(SUPPLIED DATA Opens)

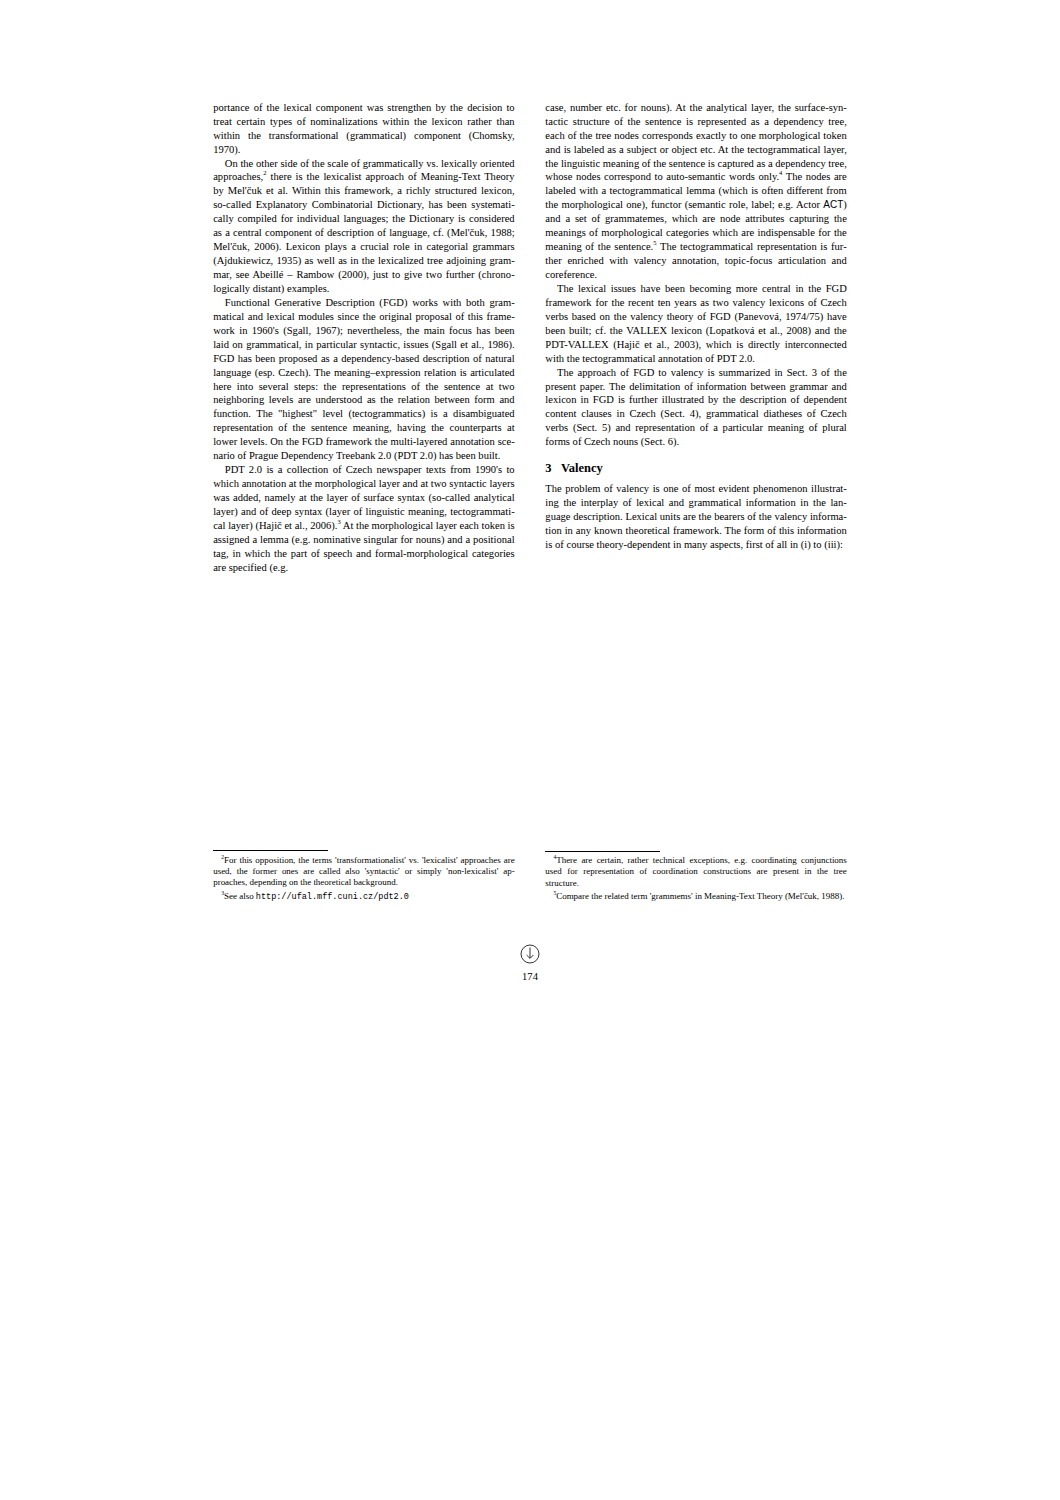portance of the lexical component was strengthen by the decision to treat certain types of nominalizations within the lexicon rather than within the transformational (grammatical) component (Chomsky, 1970).
On the other side of the scale of grammatically vs. lexically oriented approaches,2 there is the lexicalist approach of Meaning-Text Theory by Mel'čuk et al. Within this framework, a richly structured lexicon, so-called Explanatory Combinatorial Dictionary, has been systematically compiled for individual languages; the Dictionary is considered as a central component of description of language, cf. (Mel'čuk, 1988; Mel'čuk, 2006). Lexicon plays a crucial role in categorial grammars (Ajdukiewicz, 1935) as well as in the lexicalized tree adjoining grammar, see Abeillé – Rambow (2000), just to give two further (chronologically distant) examples.
Functional Generative Description (FGD) works with both grammatical and lexical modules since the original proposal of this framework in 1960's (Sgall, 1967); nevertheless, the main focus has been laid on grammatical, in particular syntactic, issues (Sgall et al., 1986). FGD has been proposed as a dependency-based description of natural language (esp. Czech). The meaning–expression relation is articulated here into several steps: the representations of the sentence at two neighboring levels are understood as the relation between form and function. The "highest" level (tectogrammatics) is a disambiguated representation of the sentence meaning, having the counterparts at lower levels. On the FGD framework the multi-layered annotation scenario of Prague Dependency Treebank 2.0 (PDT 2.0) has been built.
PDT 2.0 is a collection of Czech newspaper texts from 1990's to which annotation at the morphological layer and at two syntactic layers was added, namely at the layer of surface syntax (so-called analytical layer) and of deep syntax (layer of linguistic meaning, tectogrammatical layer) (Hajič et al., 2006).3 At the morphological layer each token is assigned a lemma (e.g. nominative singular for nouns) and a positional tag, in which the part of speech and formal-morphological categories are specified (e.g.
2For this opposition, the terms 'transformationalist' vs. 'lexicalist' approaches are used, the former ones are called also 'syntactic' or simply 'non-lexicalist' approaches, depending on the theoretical background.
3See also http://ufal.mff.cuni.cz/pdt2.0
case, number etc. for nouns). At the analytical layer, the surface-syntactic structure of the sentence is represented as a dependency tree, each of the tree nodes corresponds exactly to one morphological token and is labeled as a subject or object etc. At the tectogrammatical layer, the linguistic meaning of the sentence is captured as a dependency tree, whose nodes correspond to auto-semantic words only.4 The nodes are labeled with a tectogrammatical lemma (which is often different from the morphological one), functor (semantic role, label; e.g. Actor ACT) and a set of grammatemes, which are node attributes capturing the meanings of morphological categories which are indispensable for the meaning of the sentence.5 The tectogrammatical representation is further enriched with valency annotation, topic-focus articulation and coreference.
The lexical issues have been becoming more central in the FGD framework for the recent ten years as two valency lexicons of Czech verbs based on the valency theory of FGD (Panevová, 1974/75) have been built; cf. the VALLEX lexicon (Lopatková et al., 2008) and the PDT-VALLEX (Hajič et al., 2003), which is directly interconnected with the tectogrammatical annotation of PDT 2.0.
The approach of FGD to valency is summarized in Sect. 3 of the present paper. The delimitation of information between grammar and lexicon in FGD is further illustrated by the description of dependent content clauses in Czech (Sect. 4), grammatical diatheses of Czech verbs (Sect. 5) and representation of a particular meaning of plural forms of Czech nouns (Sect. 6).
3 Valency
The problem of valency is one of most evident phenomenon illustrating the interplay of lexical and grammatical information in the language description. Lexical units are the bearers of the valency information in any known theoretical framework. The form of this information is of course theory-dependent in many aspects, first of all in (i) to (iii):
4There are certain, rather technical exceptions, e.g. coordinating conjunctions used for representation of coordination constructions are present in the tree structure.
5Compare the related term 'grammems' in Meaning-Text Theory (Mel'čuk, 1988).
174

(SUPPLIED DATA Closes)

■ **WHAT IS BEING ASKED**
Determine how many lines of the listing above include the word "categories", and report that number only.

■ **EXERCISE OUTPUT**
2